### WORK ITEM A
From the two code lines in the forum thread, list every name that is immediately followed by an opening parenthesis.

### EXTRACT TO READ
<<<<

I probably did something stupid, didn’t I?
-rth

@rth This kind of error is super confusing. The name of your file clashes with an existing top-level module (code) - simply renaming it to something else should fix it!

1 Like

Hi @mstimberg , suppose the rate is a TimedArray, e.g.

  img_rates = TimedArray(img_array*Hz, dt=self.simulation_duration)
  input_neurons = NeuronGroup(10,  'rate=img_rates(t, i)',  threshold='rand()<rate*dt')

The img_array is the input image. What would be the right way to use run_args to get inputs in this case?

Good question, I had not thought of this! The run_args method cannot currently change the value in a TimedArray – it only deals with variables of groups (NeuronGroup, Synapses, …). I’ll look into supporting it, there are a few technical subtleties but in principle it should be doable via the same mechanism.

>>>>

### WORK ITEM B
Rewrite the records below, changing "stacked bars" to "grouped bars" and keeping everything else the same. Leave the pictures out.

Chart-based quiz items
<<<<

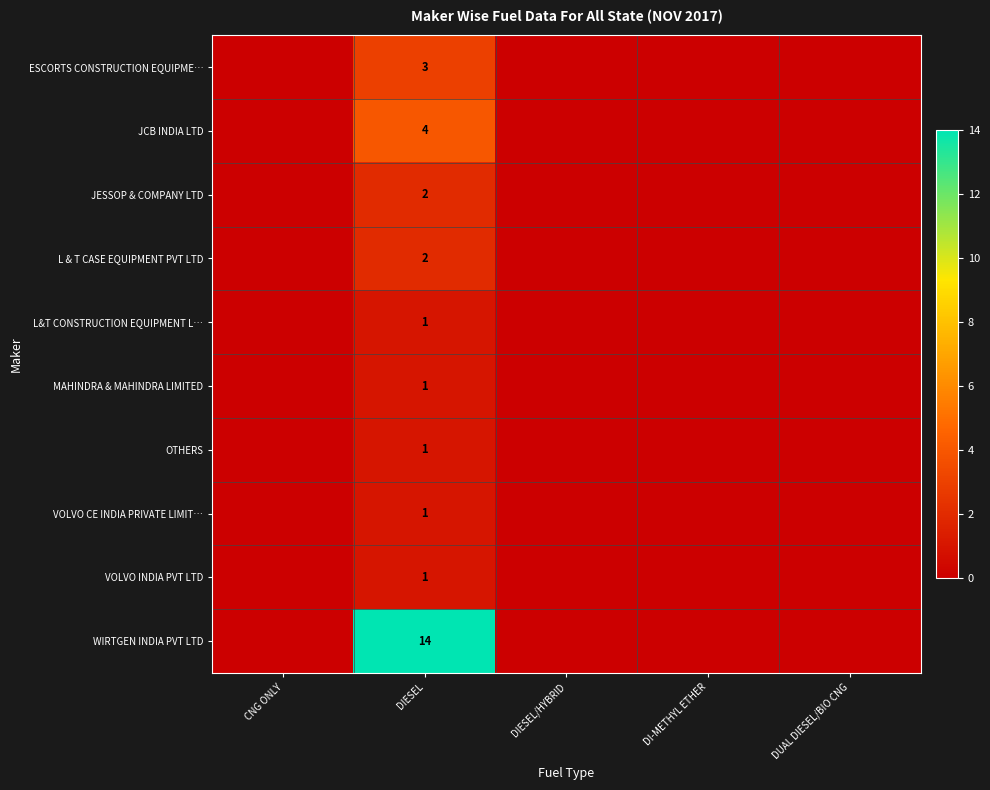

The JESSOP & COMPANY LTD series shows 2 at DIESEL. True or false?

True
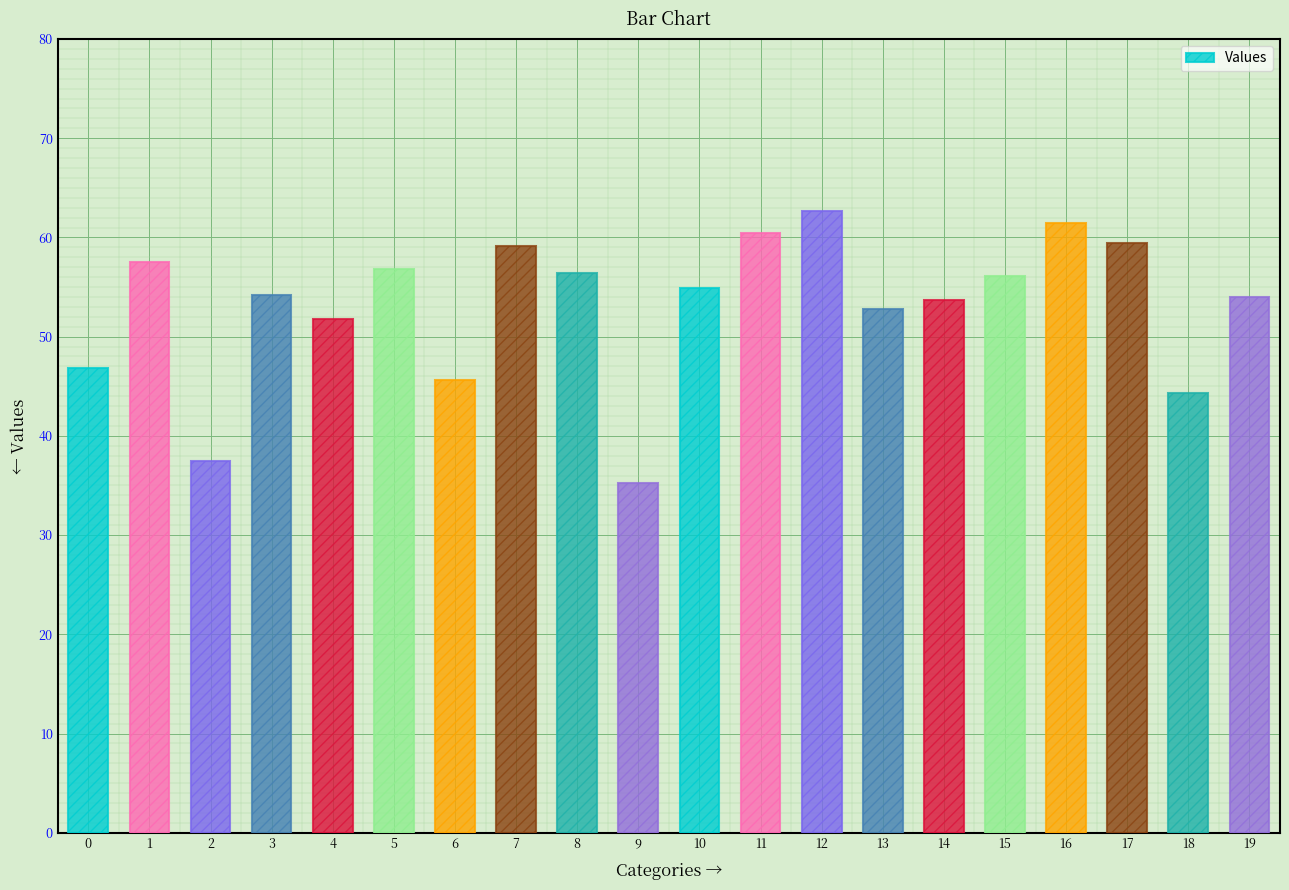

What is the ratio of the value at 5 to the value at 13?

1.1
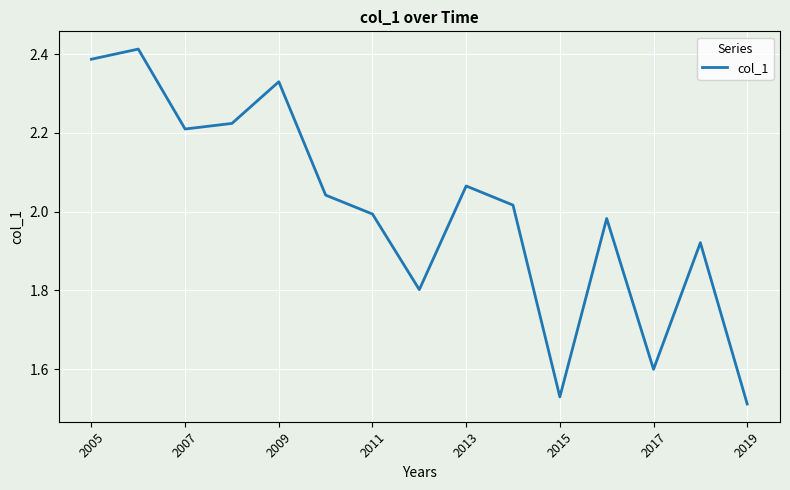

What is the sum of all values?

30.0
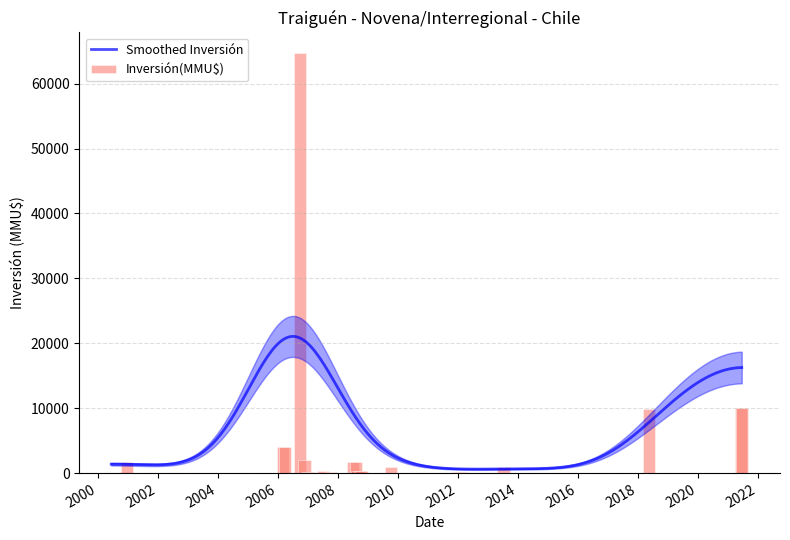

Does the chart contain stacked bars?

No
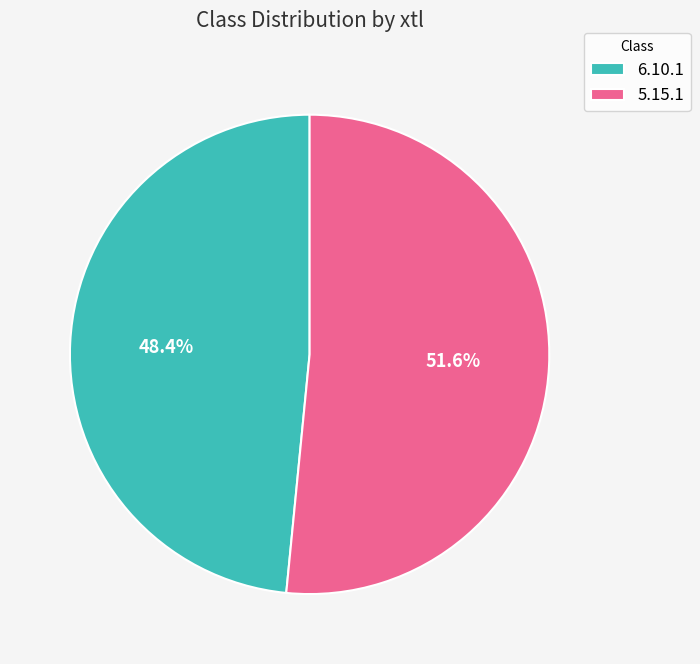

Do 6.10.1 and 5.15.1 together represent more than half of the pie?

Yes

>>>>

### EXERCISE RESULT A
TimedArray, NeuronGroup, img_rates, rand

### EXERCISE RESULT B
The JESSOP & COMPANY LTD series shows 2 at DIESEL. True or false?

True

What is the ratio of the value at 5 to the value at 13?

1.1

What is the sum of all values?

30.0

Does the chart contain grouped bars?

No

Do 6.10.1 and 5.15.1 together represent more than half of the pie?

Yes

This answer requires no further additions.